# WHAT IS NEEDED
Set down the records that follow exactly, every line of them.

(Stored data entries)
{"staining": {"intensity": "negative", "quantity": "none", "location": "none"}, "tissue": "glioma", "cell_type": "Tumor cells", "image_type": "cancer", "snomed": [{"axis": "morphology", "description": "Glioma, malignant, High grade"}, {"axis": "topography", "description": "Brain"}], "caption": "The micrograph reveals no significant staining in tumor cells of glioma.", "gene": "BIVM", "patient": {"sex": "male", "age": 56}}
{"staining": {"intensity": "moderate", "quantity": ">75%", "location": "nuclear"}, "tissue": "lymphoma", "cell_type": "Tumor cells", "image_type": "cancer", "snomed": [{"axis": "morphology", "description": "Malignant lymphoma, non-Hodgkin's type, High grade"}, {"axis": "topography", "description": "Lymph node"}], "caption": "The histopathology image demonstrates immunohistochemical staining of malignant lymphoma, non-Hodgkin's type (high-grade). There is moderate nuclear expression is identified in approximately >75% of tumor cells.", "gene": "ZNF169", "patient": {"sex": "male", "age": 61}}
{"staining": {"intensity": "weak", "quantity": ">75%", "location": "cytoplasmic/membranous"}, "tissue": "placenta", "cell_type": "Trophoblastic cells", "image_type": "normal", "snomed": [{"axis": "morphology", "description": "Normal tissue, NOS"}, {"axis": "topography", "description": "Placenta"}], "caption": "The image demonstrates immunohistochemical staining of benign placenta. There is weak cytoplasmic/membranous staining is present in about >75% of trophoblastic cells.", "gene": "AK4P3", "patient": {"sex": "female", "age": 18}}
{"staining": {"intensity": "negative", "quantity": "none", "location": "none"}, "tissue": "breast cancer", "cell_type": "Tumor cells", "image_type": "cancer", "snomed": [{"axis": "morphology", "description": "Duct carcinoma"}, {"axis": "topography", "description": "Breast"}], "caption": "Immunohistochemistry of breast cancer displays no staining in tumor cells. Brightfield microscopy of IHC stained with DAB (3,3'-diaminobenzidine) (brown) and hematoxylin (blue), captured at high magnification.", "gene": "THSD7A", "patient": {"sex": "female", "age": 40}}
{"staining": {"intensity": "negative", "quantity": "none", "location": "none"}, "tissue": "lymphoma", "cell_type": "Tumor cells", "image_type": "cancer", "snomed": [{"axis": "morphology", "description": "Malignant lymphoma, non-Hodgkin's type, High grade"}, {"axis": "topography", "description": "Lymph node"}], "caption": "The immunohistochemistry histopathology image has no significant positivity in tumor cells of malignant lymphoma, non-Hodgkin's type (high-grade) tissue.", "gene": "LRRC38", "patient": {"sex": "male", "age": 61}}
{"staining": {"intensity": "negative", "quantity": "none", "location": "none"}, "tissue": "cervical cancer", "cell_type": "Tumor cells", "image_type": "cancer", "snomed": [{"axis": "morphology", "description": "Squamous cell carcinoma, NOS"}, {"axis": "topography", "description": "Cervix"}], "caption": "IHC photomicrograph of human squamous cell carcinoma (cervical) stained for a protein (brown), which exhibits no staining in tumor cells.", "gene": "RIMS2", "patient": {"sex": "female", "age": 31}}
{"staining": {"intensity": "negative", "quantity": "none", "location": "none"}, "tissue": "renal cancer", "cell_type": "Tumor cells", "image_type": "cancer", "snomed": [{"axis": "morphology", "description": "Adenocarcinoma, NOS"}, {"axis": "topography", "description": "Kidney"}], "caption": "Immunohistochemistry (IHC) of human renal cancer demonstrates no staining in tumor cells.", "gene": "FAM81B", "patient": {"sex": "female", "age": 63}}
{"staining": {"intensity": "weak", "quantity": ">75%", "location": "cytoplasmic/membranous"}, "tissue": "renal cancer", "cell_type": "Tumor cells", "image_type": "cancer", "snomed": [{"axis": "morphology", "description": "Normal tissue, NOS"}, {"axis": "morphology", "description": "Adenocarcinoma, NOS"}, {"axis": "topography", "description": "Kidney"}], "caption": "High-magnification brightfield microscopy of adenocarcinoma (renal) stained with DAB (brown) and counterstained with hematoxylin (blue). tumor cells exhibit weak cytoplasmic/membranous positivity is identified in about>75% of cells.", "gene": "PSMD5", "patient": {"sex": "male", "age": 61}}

# RESULT BELOW
{"staining": {"intensity": "negative", "quantity": "none", "location": "none"}, "tissue": "glioma", "cell_type": "Tumor cells", "image_type": "cancer", "snomed": [{"axis": "morphology", "description": "Glioma, malignant, High grade"}, {"axis": "topography", "description": "Brain"}], "caption": "The micrograph reveals no significant staining in tumor cells of glioma.", "gene": "BIVM", "patient": {"sex": "male", "age": 56}}
{"staining": {"intensity": "moderate", "quantity": ">75%", "location": "nuclear"}, "tissue": "lymphoma", "cell_type": "Tumor cells", "image_type": "cancer", "snomed": [{"axis": "morphology", "description": "Malignant lymphoma, non-Hodgkin's type, High grade"}, {"axis": "topography", "description": "Lymph node"}], "caption": "The histopathology image demonstrates immunohistochemical staining of malignant lymphoma, non-Hodgkin's type (high-grade). There is moderate nuclear expression is identified in approximately >75% of tumor cells.", "gene": "ZNF169", "patient": {"sex": "male", "age": 61}}
{"staining": {"intensity": "weak", "quantity": ">75%", "location": "cytoplasmic/membranous"}, "tissue": "placenta", "cell_type": "Trophoblastic cells", "image_type": "normal", "snomed": [{"axis": "morphology", "description": "Normal tissue, NOS"}, {"axis": "topography", "description": "Placenta"}], "caption": "The image demonstrates immunohistochemical staining of benign placenta. There is weak cytoplasmic/membranous staining is present in about >75% of trophoblastic cells.", "gene": "AK4P3", "patient": {"sex": "female", "age": 18}}
{"staining": {"intensity": "negative", "quantity": "none", "location": "none"}, "tissue": "breast cancer", "cell_type": "Tumor cells", "image_type": "cancer", "snomed": [{"axis": "morphology", "description": "Duct carcinoma"}, {"axis": "topography", "description": "Breast"}], "caption": "Immunohistochemistry of breast cancer displays no staining in tumor cells. Brightfield microscopy of IHC stained with DAB (3,3'-diaminobenzidine) (brown) and hematoxylin (blue), captured at high magnification.", "gene": "THSD7A", "patient": {"sex": "female", "age": 40}}
{"staining": {"intensity": "negative", "quantity": "none", "location": "none"}, "tissue": "lymphoma", "cell_type": "Tumor cells", "image_type": "cancer", "snomed": [{"axis": "morphology", "description": "Malignant lymphoma, non-Hodgkin's type, High grade"}, {"axis": "topography", "description": "Lymph node"}], "caption": "The immunohistochemistry histopathology image has no significant positivity in tumor cells of malignant lymphoma, non-Hodgkin's type (high-grade) tissue.", "gene": "LRRC38", "patient": {"sex": "male", "age": 61}}
{"staining": {"intensity": "negative", "quantity": "none", "location": "none"}, "tissue": "cervical cancer", "cell_type": "Tumor cells", "image_type": "cancer", "snomed": [{"axis": "morphology", "description": "Squamous cell carcinoma, NOS"}, {"axis": "topography", "description": "Cervix"}], "caption": "IHC photomicrograph of human squamous cell carcinoma (cervical) stained for a protein (brown), which exhibits no staining in tumor cells.", "gene": "RIMS2", "patient": {"sex": "female", "age": 31}}
{"staining": {"intensity": "negative", "quantity": "none", "location": "none"}, "tissue": "renal cancer", "cell_type": "Tumor cells", "image_type": "cancer", "snomed": [{"axis": "morphology", "description": "Adenocarcinoma, NOS"}, {"axis": "topography", "description": "Kidney"}], "caption": "Immunohistochemistry (IHC) of human renal cancer demonstrates no staining in tumor cells.", "gene": "FAM81B", "patient": {"sex": "female", "age": 63}}
{"staining": {"intensity": "weak", "quantity": ">75%", "location": "cytoplasmic/membranous"}, "tissue": "renal cancer", "cell_type": "Tumor cells", "image_type": "cancer", "snomed": [{"axis": "morphology", "description": "Normal tissue, NOS"}, {"axis": "morphology", "description": "Adenocarcinoma, NOS"}, {"axis": "topography", "description": "Kidney"}], "caption": "High-magnification brightfield microscopy of adenocarcinoma (renal) stained with DAB (brown) and counterstained with hematoxylin (blue). tumor cells exhibit weak cytoplasmic/membranous positivity is identified in about>75% of cells.", "gene": "PSMD5", "patient": {"sex": "male", "age": 61}}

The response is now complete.